Reproduce, from the lines below, exactly the stretch that begins at the line containing "8 901 800 00 00" and ends at the line containing "Kontaktdaten und weitere Links", both included.

:: TASK MATERIAL ::
*** Begin section ***
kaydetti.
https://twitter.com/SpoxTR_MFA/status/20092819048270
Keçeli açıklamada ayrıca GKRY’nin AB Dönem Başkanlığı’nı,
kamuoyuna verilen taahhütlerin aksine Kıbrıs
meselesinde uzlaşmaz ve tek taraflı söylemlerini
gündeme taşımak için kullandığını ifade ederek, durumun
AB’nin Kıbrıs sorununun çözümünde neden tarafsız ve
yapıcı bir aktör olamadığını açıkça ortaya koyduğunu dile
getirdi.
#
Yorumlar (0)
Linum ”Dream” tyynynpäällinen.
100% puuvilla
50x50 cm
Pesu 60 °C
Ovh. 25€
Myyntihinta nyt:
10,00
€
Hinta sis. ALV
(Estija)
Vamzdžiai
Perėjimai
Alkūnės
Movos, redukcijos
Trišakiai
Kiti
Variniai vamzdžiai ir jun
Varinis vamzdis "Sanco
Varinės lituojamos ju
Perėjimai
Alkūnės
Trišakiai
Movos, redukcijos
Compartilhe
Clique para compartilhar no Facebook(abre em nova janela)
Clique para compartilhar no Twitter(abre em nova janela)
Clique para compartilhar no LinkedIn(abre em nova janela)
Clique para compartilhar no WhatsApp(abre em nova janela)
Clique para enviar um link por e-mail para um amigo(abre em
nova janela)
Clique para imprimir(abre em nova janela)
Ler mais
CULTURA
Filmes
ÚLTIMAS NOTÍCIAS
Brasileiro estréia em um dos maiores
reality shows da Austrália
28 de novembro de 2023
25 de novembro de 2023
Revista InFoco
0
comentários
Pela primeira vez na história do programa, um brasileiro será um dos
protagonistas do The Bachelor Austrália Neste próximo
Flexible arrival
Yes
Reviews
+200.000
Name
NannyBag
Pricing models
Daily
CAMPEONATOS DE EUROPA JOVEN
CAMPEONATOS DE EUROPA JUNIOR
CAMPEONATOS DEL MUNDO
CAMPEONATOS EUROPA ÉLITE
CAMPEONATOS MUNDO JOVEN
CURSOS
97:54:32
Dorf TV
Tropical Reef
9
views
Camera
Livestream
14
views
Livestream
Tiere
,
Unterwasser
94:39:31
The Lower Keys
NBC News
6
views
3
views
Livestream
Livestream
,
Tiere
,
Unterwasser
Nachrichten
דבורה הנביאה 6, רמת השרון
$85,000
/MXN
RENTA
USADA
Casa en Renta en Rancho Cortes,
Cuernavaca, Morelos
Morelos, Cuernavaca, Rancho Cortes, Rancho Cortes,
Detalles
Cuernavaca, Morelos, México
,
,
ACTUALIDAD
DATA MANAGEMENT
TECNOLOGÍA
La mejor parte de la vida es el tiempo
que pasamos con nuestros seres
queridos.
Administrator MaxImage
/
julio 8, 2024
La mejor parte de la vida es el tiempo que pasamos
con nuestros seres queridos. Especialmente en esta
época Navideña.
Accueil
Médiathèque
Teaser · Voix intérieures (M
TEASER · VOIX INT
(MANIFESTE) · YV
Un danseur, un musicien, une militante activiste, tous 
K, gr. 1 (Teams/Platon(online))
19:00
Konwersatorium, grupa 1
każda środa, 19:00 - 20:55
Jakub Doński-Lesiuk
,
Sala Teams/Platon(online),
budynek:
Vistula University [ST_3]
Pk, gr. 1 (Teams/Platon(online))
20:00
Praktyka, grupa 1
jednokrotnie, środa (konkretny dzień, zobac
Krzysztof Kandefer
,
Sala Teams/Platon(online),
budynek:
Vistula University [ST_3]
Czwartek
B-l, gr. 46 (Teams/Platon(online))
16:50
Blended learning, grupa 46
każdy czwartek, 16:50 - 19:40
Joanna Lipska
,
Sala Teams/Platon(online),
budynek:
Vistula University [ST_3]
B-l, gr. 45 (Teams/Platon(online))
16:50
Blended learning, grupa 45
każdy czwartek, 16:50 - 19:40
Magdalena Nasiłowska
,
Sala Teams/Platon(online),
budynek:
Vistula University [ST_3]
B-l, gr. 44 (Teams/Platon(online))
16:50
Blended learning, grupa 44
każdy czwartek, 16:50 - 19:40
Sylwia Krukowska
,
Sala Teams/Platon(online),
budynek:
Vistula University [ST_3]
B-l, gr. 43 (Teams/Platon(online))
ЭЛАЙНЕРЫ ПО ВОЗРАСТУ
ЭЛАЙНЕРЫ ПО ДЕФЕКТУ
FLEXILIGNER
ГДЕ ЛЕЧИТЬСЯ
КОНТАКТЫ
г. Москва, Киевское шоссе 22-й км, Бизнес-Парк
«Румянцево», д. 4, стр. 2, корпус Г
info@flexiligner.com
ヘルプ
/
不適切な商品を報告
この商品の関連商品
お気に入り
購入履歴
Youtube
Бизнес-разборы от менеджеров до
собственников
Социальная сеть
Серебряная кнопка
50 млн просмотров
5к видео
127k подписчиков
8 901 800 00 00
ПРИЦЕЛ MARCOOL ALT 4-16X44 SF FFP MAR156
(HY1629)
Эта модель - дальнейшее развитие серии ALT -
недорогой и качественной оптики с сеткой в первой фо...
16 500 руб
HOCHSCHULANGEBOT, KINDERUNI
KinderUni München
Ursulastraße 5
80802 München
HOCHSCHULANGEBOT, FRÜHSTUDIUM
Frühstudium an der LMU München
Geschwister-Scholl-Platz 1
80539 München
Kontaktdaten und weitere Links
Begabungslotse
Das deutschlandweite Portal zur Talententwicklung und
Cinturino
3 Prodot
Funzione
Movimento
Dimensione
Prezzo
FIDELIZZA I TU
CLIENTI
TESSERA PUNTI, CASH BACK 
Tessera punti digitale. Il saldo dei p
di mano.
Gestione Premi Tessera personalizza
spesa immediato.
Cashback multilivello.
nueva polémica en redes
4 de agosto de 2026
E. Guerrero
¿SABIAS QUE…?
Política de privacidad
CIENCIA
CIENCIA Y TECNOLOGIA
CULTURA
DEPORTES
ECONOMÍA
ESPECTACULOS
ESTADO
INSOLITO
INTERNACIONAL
*** End section ***
:: RESPONSE TO THE EXERCISE ::
8 901 800 00 00
ПРИЦЕЛ MARCOOL ALT 4-16X44 SF FFP MAR156
(HY1629)
Эта модель - дальнейшее развитие серии ALT -
недорогой и качественной оптики с сеткой в первой фо...
16 500 руб
HOCHSCHULANGEBOT, KINDERUNI
KinderUni München
Ursulastraße 5
80802 München
HOCHSCHULANGEBOT, FRÜHSTUDIUM
Frühstudium an der LMU München
Geschwister-Scholl-Platz 1
80539 München
Kontaktdaten und weitere Links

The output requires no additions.